Ohioan makes cut on ‘Runway’
Wednesday, July 26, 2006
Dana Moran
THE COLUMBUS DISPATCH
With the third season of Project Runway into its third week, Angela Keslar of Amesville is still in the running for America’s next great designer.
Keslar — a native of Johnstown, Pa., but an Ohio resident for the past seven years — graduated from Penn State University with a degree in integrative arts, concentrating on costume design.
She lives on a solar-powered organic farm in Athens County with her husband and a menagerie of animals.
Yet she’s no bumpkin: The New York Daily News has pegged her as both a "naughty farm girl" and an "egotistical" person.
Keslar was chosen to fill one of the 15 spots on Project Runway, a Bravo reality show through which aspiring fashion designers compete at the Parsons School of Design in New York for a 2007 Saturn Sky Roadster, a mentorship from Macy’s with the I.N.C. brand, $100,000 from TRESemme (for the launch of a clothing line) and a photo spread in Elle.
After initially trying out for the second run, she has emerged as one of 13 remaining in the third.
The season finale will be taped in September during New York Fashion Week, when the final three designers will showcase their collections. (The earlier segments were shot in May and June, with contestants required to keep mum about the results.)
The Dispatch caught up with the 33-year-old while she awaited a flight to Los Angeles for a Jane magazine party, in honor of the August cover with Runway host Heidi Klum.
Q: After the first challenge, what did you think about your chances of winning?
A: I was thrilled. For the first challenge I just wanted to be safe, and I was just so relieved. It was one of the best days of my life.
Kayne (Gillaspie, another contestant) and I were pretty much just on cloud nine that day, watching our stuff go down the runway. It was very memorable.
Q: Did any designers stand out as especially talented from the start?
A: Keith (Michael), Kayne, Michael (Knight), Alison (Kelly).
Alison’s body of work in general, and her personal style, definitely has its market.
Michael and Kayne, they were so innovative and so original.

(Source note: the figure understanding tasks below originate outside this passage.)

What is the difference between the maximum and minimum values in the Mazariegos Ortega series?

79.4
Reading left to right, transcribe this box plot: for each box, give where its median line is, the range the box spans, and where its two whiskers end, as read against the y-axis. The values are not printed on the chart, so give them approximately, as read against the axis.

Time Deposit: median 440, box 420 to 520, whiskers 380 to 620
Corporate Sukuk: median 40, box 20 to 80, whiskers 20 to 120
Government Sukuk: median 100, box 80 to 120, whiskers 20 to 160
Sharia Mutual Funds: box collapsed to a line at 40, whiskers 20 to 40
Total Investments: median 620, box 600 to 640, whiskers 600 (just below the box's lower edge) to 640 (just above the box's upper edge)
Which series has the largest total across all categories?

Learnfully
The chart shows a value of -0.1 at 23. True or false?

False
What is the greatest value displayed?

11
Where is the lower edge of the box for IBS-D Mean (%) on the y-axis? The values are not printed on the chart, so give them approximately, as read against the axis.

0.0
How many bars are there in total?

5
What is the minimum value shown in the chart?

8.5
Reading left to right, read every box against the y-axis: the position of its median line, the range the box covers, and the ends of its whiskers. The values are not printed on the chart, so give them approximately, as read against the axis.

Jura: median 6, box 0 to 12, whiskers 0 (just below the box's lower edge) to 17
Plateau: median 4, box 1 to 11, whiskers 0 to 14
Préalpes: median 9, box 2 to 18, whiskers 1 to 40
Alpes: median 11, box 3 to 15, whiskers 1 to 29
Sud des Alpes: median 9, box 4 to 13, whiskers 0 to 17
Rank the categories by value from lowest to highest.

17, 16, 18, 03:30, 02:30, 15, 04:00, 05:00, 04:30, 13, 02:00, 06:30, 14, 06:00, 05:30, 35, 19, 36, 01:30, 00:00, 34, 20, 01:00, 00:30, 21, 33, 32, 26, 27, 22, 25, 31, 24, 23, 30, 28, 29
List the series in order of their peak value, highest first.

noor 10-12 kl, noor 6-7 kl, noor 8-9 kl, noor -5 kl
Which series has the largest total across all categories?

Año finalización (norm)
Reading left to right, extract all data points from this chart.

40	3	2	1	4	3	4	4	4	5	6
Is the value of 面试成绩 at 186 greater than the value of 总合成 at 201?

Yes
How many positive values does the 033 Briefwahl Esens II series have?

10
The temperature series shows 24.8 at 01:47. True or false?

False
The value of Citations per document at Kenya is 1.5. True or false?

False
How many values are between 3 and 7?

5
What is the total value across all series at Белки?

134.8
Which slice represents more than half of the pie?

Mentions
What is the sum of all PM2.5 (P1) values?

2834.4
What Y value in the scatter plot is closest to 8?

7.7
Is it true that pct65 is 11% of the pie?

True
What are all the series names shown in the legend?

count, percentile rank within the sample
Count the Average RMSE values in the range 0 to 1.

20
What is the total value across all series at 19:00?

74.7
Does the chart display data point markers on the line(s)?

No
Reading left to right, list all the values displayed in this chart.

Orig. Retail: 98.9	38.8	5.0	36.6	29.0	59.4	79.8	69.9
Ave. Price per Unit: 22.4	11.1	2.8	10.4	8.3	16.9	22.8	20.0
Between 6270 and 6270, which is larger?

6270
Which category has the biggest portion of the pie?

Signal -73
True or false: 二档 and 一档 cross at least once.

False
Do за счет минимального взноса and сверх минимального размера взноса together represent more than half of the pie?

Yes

I thought, "Wow, you guys are really on the mark."
Keith just has that really sophisticated urban aesthetic; he really knows how to style his models.
Q: And did any make you wonder why they were there?
A: Oh, yeah, absolutely. I’m not going to say who. You’ll figure it out by the end of the show.
Q: On his Bravo blog, Runway mentor Tim Gunn referred to your first outfit as "clown clothes." Were you pleased with what you created for the first challenge?
A: During the second challenge, Tim Gunn made a point to come up to me and say, "Angela, your design for the first challenge was excellent." When I was creating it, he came up and said that he loved the back. What he said on the blog was completely 100 percent opposite.
Katherine said he did the exact same thing to her. He told her that he loved it and loved the coat, and that it was very mature and forward-thinking.
We didn’t know what to make of it. I adored him, so I was pretty crestfallen. I was going to post a response to it but then didn’t see the point, because not that many people actually read the blog.
Q: Living in an apartment with strangers, did you think your creativity was compromised because of cramped quarters or lack of sleep?
A: It did fuel my creative engine, but, on the other hand, the lack of sleep definitely was a challenge. I produced two things that I wish I could redo, but, other than that, I loved everything. I had to remind myself that these were not usual circumstances to be working under.
It’s almost like a game; it definitely takes personality and talent to get on that show. It definitely affects your outfit as a designer because it’s so highstress and you’re under the gun — literally with Tim Gunn.
Q: According to a newspaper report, you almost didn’t enter the competition again — but your brother changed your mind. What did he say?
A: My mom worked really hard to help us, to really help attain our dreams. She was a single mom, and she’s still struggling financially.
He said, "Ange, great things are going to come out of this, and we’re not going to have to worry about money again." He told me to think of it as not doing this for myself but doing it for Mom.
Q: What advice would you give to someone else seeking success on the show?
A: It absolutely has to do with your ability to embrace change and make sure that you are somebody who can embrace change at any given moment — and that you can be creative in your unparalleled stressful experience.
Also, bring all the tools that you possibly can because they don’t have anything there for you. Bring needles, scissors; bring multiple pairs of scissors because they’re going to get lost.